NLnetLabs / unbound

Unbound is a validating, recursive, and caching DNS resolver.
https://nlnetlabs.nl/unbound
BSD 3-Clause "New" or "Revised" License
3.06k stars 349 forks source link

edns-buffer-size problem prevents unbound-host from getting response #106

Open FGasper opened 4 years ago

FGasper commented 4 years ago

On a server I have access to I’ve noticed that unbound-host -t NS . fails. When I strace the command I see that it’s sending a bunch of UDP queries to the root nameservers but receiving no replies.

When I create myunbound.conf:

server:
    edns-buffer-size: 512

… and run unbound-host -d -C myunbound.conf -t NS ., then I get the expected results.

While it’s reasonable that the EDNS buffer size would need to be adjusted for a UDP response, it seems like I shouldn’t have to do that in order to get any response, should I? If a certain time passes and no UDP queries have succeeded, shouldn’t libunbound fall back to TCP?

And, moreover, would it also make sense to send multiple UDP queries concurrently: one with a EDNS=512, another with EDNS=1472, etc.? That way if, e.g., 4096 gets no response but 1472 and 512 do, and 512 is truncated but 1472 isn’t, we can still have the UDP response without having had to do TCP?

ralphdolmans commented 4 years ago

If a certain time passes and no UDP queries have succeeded, shouldn’t libunbound fall back to TCP?

Unbound only queries over TCP when instructed to do so, ie TC bit received. Unless you configure Unbound to always use TCP or TLS.

And, moreover, would it also make sense to send multiple UDP queries concurrently: one with a EDNS=512, another with EDNS=1472, etc.? That way if, e.g., 4096 gets no response but 1472 and 512 do, and 512 is truncated but 1472 isn’t, we can still have the UDP response without having had to do TCP?

Unbound already falls back to 1472 for IPv4 and 1232 for IPv6 when resolving using a bigger buffer size fails. These fall-back values are chosen to prevent fragmentation, which in some cases can lead to resolution failures.

FGasper commented 4 years ago

@ralphdolmans Thank you for your response.

Would it be reasonable, then, to implement a fallback to 512 if 1472/1232 fails?
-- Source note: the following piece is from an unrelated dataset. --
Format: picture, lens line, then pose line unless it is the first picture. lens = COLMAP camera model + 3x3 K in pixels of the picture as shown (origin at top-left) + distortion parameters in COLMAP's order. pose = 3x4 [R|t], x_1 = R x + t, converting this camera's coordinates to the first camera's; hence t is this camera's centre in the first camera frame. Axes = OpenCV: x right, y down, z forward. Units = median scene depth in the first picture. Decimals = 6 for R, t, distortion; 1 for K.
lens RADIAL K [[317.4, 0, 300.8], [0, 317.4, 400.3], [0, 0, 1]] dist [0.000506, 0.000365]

We actually are seeing cases where 1472 is too big. Unbound will fall back to TCP if the UDP/512 query is fragmented, right?
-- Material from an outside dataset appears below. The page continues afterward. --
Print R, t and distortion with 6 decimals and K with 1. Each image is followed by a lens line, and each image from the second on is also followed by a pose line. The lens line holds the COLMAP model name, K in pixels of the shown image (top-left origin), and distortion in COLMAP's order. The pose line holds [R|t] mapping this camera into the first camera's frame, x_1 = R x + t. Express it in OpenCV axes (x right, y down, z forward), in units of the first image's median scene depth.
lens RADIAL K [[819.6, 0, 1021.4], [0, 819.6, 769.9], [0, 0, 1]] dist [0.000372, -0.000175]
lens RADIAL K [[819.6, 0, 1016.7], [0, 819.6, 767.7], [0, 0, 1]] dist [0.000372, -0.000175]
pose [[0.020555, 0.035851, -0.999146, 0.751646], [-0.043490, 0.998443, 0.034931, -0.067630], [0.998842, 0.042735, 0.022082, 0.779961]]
ralphdolmans commented 4 years ago

Would it be reasonable, then, to implement a fallback to 512 if 1472/1232 fails?

I would prefer to not add an extra fallback for this. All these fallbacks make the code more complicated and generate more traffic towards unresponsive servers. This fallback is in place to work around fragmentation issues, which usually does not happen on 1472/1232. I recommend to debug and fix this network issue instead of working around it in Unbound. Maybe you have an overly aggressive firewall on your path?

Unbound will fall back to TCP if the UDP/512 query is fragmented, right?

The root NS set + signature won't fit in a 512 answer, so the server will reply with the truncation bit set. This will indeed trigger Unbound to retry over TCP.

FGasper commented 4 years ago

Alas, we don’t always control firewall settings, and a fair number of servers where we run libunbound apparently drop UDP responses whose sizes exceed 512 bytes.

It would be great to have an option to fall back to 512 and/or TCP. Failing that, we’ll see about some sort of application-level detection of this issue and force the EDNS max to 512 accordingly.